N.A. impugnava la sentenza emessa dalla Corte territoriale, deducendo i seguenti motivi:

1) violazione dell’art. 570 c.p. e vizio di motivazione, in quanto la Corte non avrebbe adeguatamente motivato sullo stato di bisogno della minore, ma lo avrebbe dedotto unicamente dalla circostanza che il nonno materno le avesse assicurato, nel corso del tempo, un contributo economico;

2) violazione di legge in riferimento agli artt. 187 e 192 c.p.p., non essendo stata raggiunta la prova della concreta capacità economica dell’obbligato;

3)violazione di legge in ordine alla determinazione della pena, atteso che la Corte di merito aveva applicato congiuntamente la pena detentiva e quella pecuniaria, in contrasto col dettato normativo degli artt. 12 sexies l. n. 898/1970 e 570 c.p. e con l’evoluzione ermeneutica ad essi relativa.

Con la pronuncia de qua, la Suprema Corte accoglie il ricorso limitatamente al terzo motivo, dichiarando infondati i primi due, sulla scorta delle seguenti considerazioni.

Preliminarmente, occorre rammentare che il D.Lgs. 1 marzo 2018, n. 21, in vigore dal 6 aprile 2018, in attuazione della c.d. “riserva di codice”, sancita dall’art.1, comma 85, lett. q), L. 23 giugno 2017, n. 103 (Legge Orlando), ha introdotto nell’ordinamento penale l’art. 570 bis c.p.

Giova precisare al riguardo che il D.Lgs. n. 21/2018, come emerge chiaramente anche dalla sua relazione illustrativa, si propone di riorganizzare la disciplina penale in modo organico e sistematico,  conferendo in tal guisa effettività alla menzionata “riserva di codice”, attraverso la traslazione diretta nel Codice Penale di talune norme incriminatrici, già presenti nell’ordinamento, ma disseminate nella normativa complementare, senza introdurne di nuove.

In tale prospettiva si colloca l’inserimento nel corpus codicistico dell’art. 570 bis c.p., che, lungi dal tratteggiare una nuova fattispecie criminosa, ripropone quanto già disposto precedentemente dall’art. 12 sexies l. n. 898/1970, e dall’art. 3 L. 8 febbraio 2006, n. 54 (in materia di affidamento condiviso dei figli di genitori separati) dei quali infatti è sancita l’abrogazione, a opera dell’art. 7 D. Lgs. n. 21/2018, nel quadro del menzionato riassetto  legislativo.

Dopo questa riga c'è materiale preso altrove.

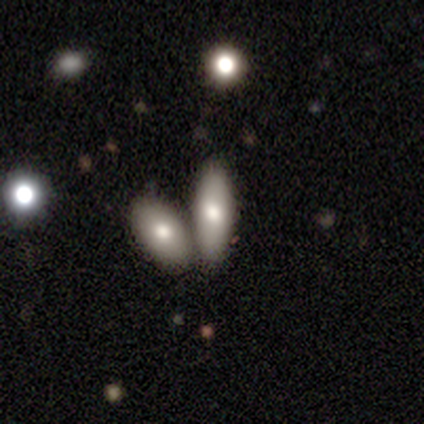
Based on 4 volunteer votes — Q: Smooth or featured?
A: smooth (100%)
Q: How rounded?
A: in between (75%); runner-up: cigar-shaped (25%)
Q: Merging?
A: none (50%); tied with: merger (50%)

Proprio in virtù della sostanziale sovrapponibilità degli elementi costitutivi degli artt. 12 sexies l. n. 898/1970 e 3 l. n. 54/2006 con quelli dell’art. 570 bis c.p., la Suprema Corte rileva la piena continuità tra le  fattispecie, ai fini della successione delle leggi penali nel tempo, disciplinata dall’art. 2 c.p.

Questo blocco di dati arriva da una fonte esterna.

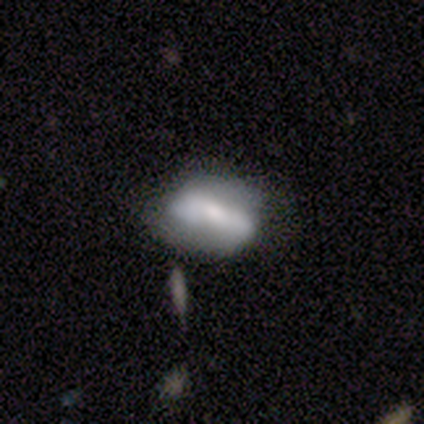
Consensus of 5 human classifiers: A smooth galaxy with no disk features (60%) that is in between round and cigar-shaped (100%).

Vote fractions:
- Smooth or featured? smooth: 60% / featured or disk: 40% / star or artifact: 0%
- How rounded? in between: 100% / round: 0% / cigar-shaped: 0%
- Merging? none: 60% / minor disturbance: 40% / major disturbance: 0% / merger: 0%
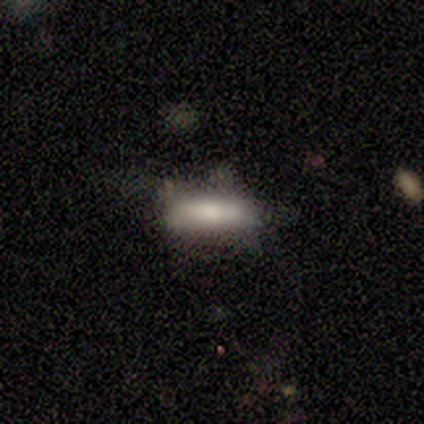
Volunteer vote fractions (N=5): This appears to be a smooth galaxy with no disk features (100%) that is in between round and cigar-shaped (60%). Merging: none (80%).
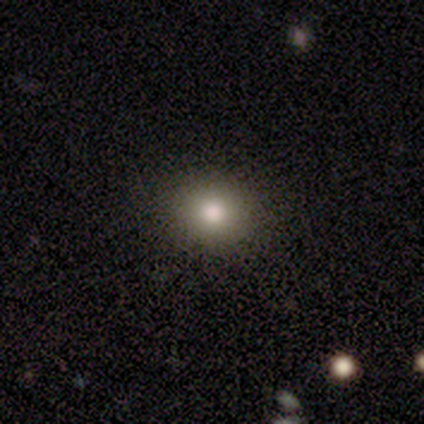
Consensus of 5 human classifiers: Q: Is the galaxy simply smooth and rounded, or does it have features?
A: smooth — 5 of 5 (100%).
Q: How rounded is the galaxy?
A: round — 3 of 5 (60%).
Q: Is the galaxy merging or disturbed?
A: none — 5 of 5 (100%).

D’altra parte, invece, appare del tutto evidente la profonda diversità strutturale tra il paradigma normativo di cui all’art. 570 c.p. e  quello ex art. 570 bis c.p., che si riverbera conseguentemente sull’individuazione e delimitazione dei rispettivi ambiti operativi.

Infatti, mentre la giurisprudenza più risalente aderiva a un approccio ermeneutico unitario all’art. 570 c.p., considerando le ipotesi di cui al comma 2 come aggravanti del reato base previsto dal comma 1, di contro gli arresti ormai consolidati del Giudice di legittimità individuano nella norma de qua due distinte fattispecie criminose: la prima nell’art. 570, comma 1 c.p., che sanziona alternativamente con la reclusione fino a un anno o con la multa da €. 103 a €. 1.032, chi si sottragga agli obblighi di assistenza che la legge fa discendere dallo status di coniuge o di genitore; e la seconda nel successivo comma 2, che prevede l’applicazione congiunta delle suddette pene per chi, alternativamente, malversi o dilapidi i beni del figlio minore o del pupillo o del coniuge, ovvero faccia mancare i mezzi di sussistenza ai discendenti di età minore o inabili al lavoro, agli ascendenti o al coniuge, che non sia legalmente separato per sua colpa.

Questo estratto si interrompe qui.